━━ Extract ━━
SCOTUS Strikes Down Restrictive Texas Abortion Law

Abortion rights activists cheer after the US Supreme Court struck down a Texas law placing restrictions on abortion clinics, outside of the Supreme Court on June 27, 2016 in Washington, DC.
Pro-choice advocates get a big victory at SCOTUS today. Photo: Mandel Ngan/AFP/Getty Images

It’s a case involving fairly obscure medical procedures and complex standards for judicial rules, but the significance is clear enough: In a 5–3 decision in Whole Woman’s Health v. Hellerstedt, the U.S. Supreme Court struck down a Texas law imposing “health” restrictions on abortion clinics that threatened to shut most of them down. In doing so, the Court effectively put a stop to a whole wave of similar state laws that had become the latest tactic for ending legalized abortion.  

Since the Republican state legislative and gubernatorial landslides of 2010, a couple of new approaches to restricting or even prohibiting abortions have arisen. Probably the best known are “20-week bans” that seek to move the point in pregnancy when a right to abortion is no longer presumed, from fetal viability to some earlier juncture. But the most effective have probably been so-called TRAP laws: Targeted Regulation of Abortion Providers. Texas adopted a classic TRAP statute, requiring in bland and professional-sounding language that doctors who perform abortions must have admitting privileges at nearby hospitals, and that facilities where abortions are performed must meet standards for surgical hospitals. Though couched as a health and safety improvement for women seeking abortions, the law is really aimed at shutting down abortion clinics, and over half of the clinics in Texas have in fact closed since the law came into effect.

A federal district judge struck down the Texas law, but the conservative Fifth Circuit Court of Appeals reversed that decision. And so the Texas law was the first of its generation of TRAP laws to reach SCOTUS, with others (notably Louisiana and Mississippi) waiting in the wings. 

It has been assumed for years that Justice Kennedy would be the swing vote in a decision on TRAP laws and indeed in the direction of the Court on abortion jurisprudence. He supported Justice O’Connor’s plurality opinion in the 1992 Planned Parenthood v. Casey case that upheld a constitutional right to abortion, but then allowed state regulation of abortions even in the first trimester if they did not impose an “undue burden” on that right. More important, Kennedy gave a green light to state abortion restrictions justified as needed to protect the “health of the mother” — up until then usually grounds for an exception to restrictions — in a 2007 decision (Carhart v. Gonzales) upholding a federal ban on so-called “partial birth” abortions. That’s precisely the signal states like Texas have responded to in finding innocuous-sounding medical rules for clinic “safety” that would shut many of them down.
━━━
━━ Given data ━━
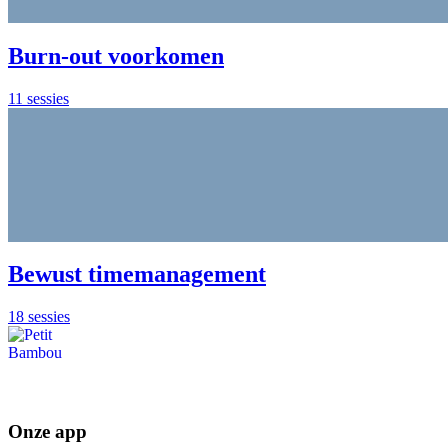
Burn-out voorkomen
11 sessies
Bewust timemanagement
18 sessies
Onze app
━━━
● Questions on the material
1. Which court cases are named in the article on the Supreme Court's Texas abortion ruling?
2. Continue the article on the Supreme Court's Texas abortion ruling from where it stops.

● Expected results
1.
- Whole Woman's Health v. Hellerstedt
- Planned Parenthood v. Casey
- Carhart v. Gonzales

2.
So if there’s a surprise in today’s decision, it’s that Kennedy concurred with Justice Breyer’s majority opinion adjudging both of the Texas law’s main provisions as violating the “undue burden” standard. That means the same result would have occurred even if Justice Scalia were still alive and on the Court. Had Kennedy gone the other way with a seat on the Court vacated, SCOTUS would have deadlocked 4–4, and the Texas law would have remained in effect thanks to its validation by the Fifth Circuit.

Justice Thomas, who has long openly opposed any constitutional right to choose, dissented, along with two other pretty sure votes to reverse Casey and Roe v. Wade, or at least open things up to very significant state restrictions without much judicial scrutiny, Chief Justice Roberts and Justice Alito. 

All of this suggests that the wave of TRAP laws will, for the moment, be turned back. More fundamentally, it shows that the anti-abortion movement is two justices away from being able to win its war against reproductive rights. If Donald Trump is elected president, one will likely be supplied by his appointment to replace Scalia. A second could be the ball game, if the retiring or expiring justice is one of the five who struck down Texas’s law today. And if Hillary Clinton is elected president, the right to an abortion is probably going to be reasonably secure for the foreseeable future.